One way to make better predictions of global warming in the coming centuries is to look at climate change in the geological past.
In research published in Nature Communication (DOI: 10.1038/s41467-020-17887-x) an international team of university experts from Germany, USA and UK – including the University of Southampton – has taken a closer look at the climate during the Eocene Epoch more than 30 million years ago, when global temperatures were around 14 degrees C warmer than present day.
They discovered that the influence of atmospheric carbon dioxide (CO2) on a warm Earth could be even greater than previously assumed.
The Eocene Epoch occurred between 56 and 34 million years ago - the most recent greenhouse period in the Earth's history, associated with such global warmth that temperate rainforests which could be found on Antarctica and crocodiles occupied the humid swamps that covered North America and parts of Europe. Throughout the Eocene however, the climate dramatically cooled and the Epoch ended with the major transition to the icehouse climate we currently experience, with the glaciation of Antarctica.
Until now, it was unclear how the development of climate and CO2 during this period were related. Recent climate model studies have suggested that warm climate is more sensitive to CO2 changes than a cold climate. This could be of particular importance to our future climate as CO2 increases and the Earth continues to warm. In the new study, this has now been extensively tested for the first time by scientists from the GEOMAR Helmholtz Centre for Ocean Research in Kiel, Germany, and the Universities of Southampton, Cardiff University, the Open University, the University of Bristol and the University of California.
From surface water acidity (pH) and estimates of the calcite saturation state of the ocean, the authors calculated how atmospheric CO2 evolved through the Eocene. The data used was obtained by studying the boron isotope composition of fossil shells of ancient marine plankton deposited on the seafloor during the Eocene. It was collected on expeditions by the International Ocean Discovery Program (www.iodp.org).
The novel CO2 record provides a new and comprehensive view of Eocene climate evolution, and gives strong evidence for a link between CO2 levels and the warm climate state. It reveals how volcanism, weathering of rocks, and burial of organic material influence the natural concentration of CO2 and hence climate. By comparing this new CO2 record with information on how the climate cooled the study also reveals that Earth is more sensitive to CO2 change during the early parts of the Eocene when the climate was at its warmest.
"This work was carried out using the mass spectrometers and clean labs housed in the Geochemistry Group in the School of Ocean and Earth Sciences," said Dr Tali Babila, post-doctoral researcher from the University of Southampton and co-author of the study. "It's only by using this world-leading kit that we can measure the tiny amounts of boron in the foraminifera to the required precision.
"Now that we have demonstrated that the climate is more sensitive when it is warm, like it was during the Eocene, the next step is to work out why this is and make sure this behaviour is well represented in the climate models that are used to predict our future climate," Dr Babila continued.
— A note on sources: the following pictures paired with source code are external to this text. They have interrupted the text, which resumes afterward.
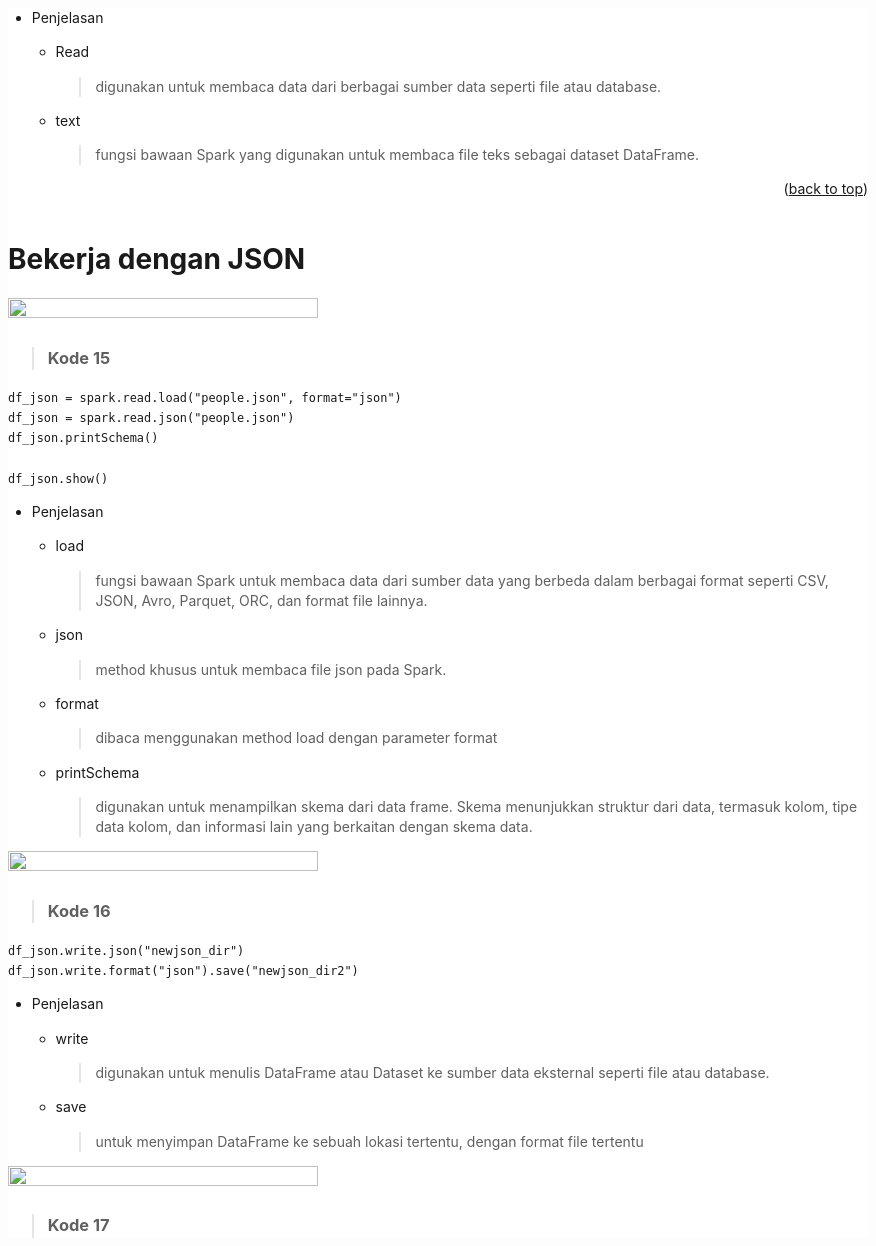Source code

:    + Penjelasan
     - Read <br>
        > digunakan untuk membaca data dari berbagai sumber data seperti file atau database.
        
     - text <br>
        > fungsi bawaan Spark yang digunakan untuk membaca file teks sebagai dataset DataFrame.


<p align="right">(<a href="#readme-top">back to top</a>)</p>



# Bekerja dengan JSON
  
  <img src="images/Kode-15.png" width="60%" height="60%">
  
  > ### Kode 15

    df_json = spark.read.load("people.json", format="json")
    df_json = spark.read.json("people.json")
    df_json.printSchema()
      
    df_json.show()

   + Penjelasan
     - load <br>
        > fungsi bawaan Spark untuk membaca data dari sumber data yang berbeda dalam berbagai format seperti CSV, JSON, Avro, Parquet, ORC, dan format file lainnya. 
        
     - json <br>
        > method khusus untuk membaca file json pada Spark.
        
     - format <br>
        > dibaca menggunakan method load dengan parameter format
        
     - printSchema <br>
        > digunakan untuk menampilkan skema dari data frame. Skema menunjukkan struktur dari data, termasuk kolom, tipe data kolom, dan informasi lain yang berkaitan dengan skema data.

  <img src="images/Kode-16.png" width="60%" height="60%">
  
  > ### Kode 16
  
    df_json.write.json("newjson_dir")
    df_json.write.format("json").save("newjson_dir2")

   + Penjelasan
     - write <br>
        > digunakan untuk menulis DataFrame atau Dataset ke sumber data eksternal seperti file atau database.
        
     - save <br>
        > untuk menyimpan DataFrame ke sebuah lokasi tertentu, dengan format file tertentu

  
  <img src="images/Kode-17.png" width="60%" height="60%">
  
  > ### Kode 17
Professor Gavin Foster, Professor of Isotope Geochemistry in Ocean and Earth Science at Southampton added: "These methods really allow us to get a unique insight into not only how the climate system varied in the past, but why. Indeed, it's this ability to accurately reconstruct atmospheric CO2 in the past that means we can determine climate sensitivity millions of years ago, providing a powerful test of the understanding that is encapsulated in the state-of-the-art climate models that are key to predicting our future warmth."
The study, Proxy evidence for state-dependence of climate sensitivity in the Eocene greenhouse – which also involved Dr Thomas Chalk from the University of Southampton and mainly funded by the Natural Environment Research Council (NERC) – is published in Nature Communication.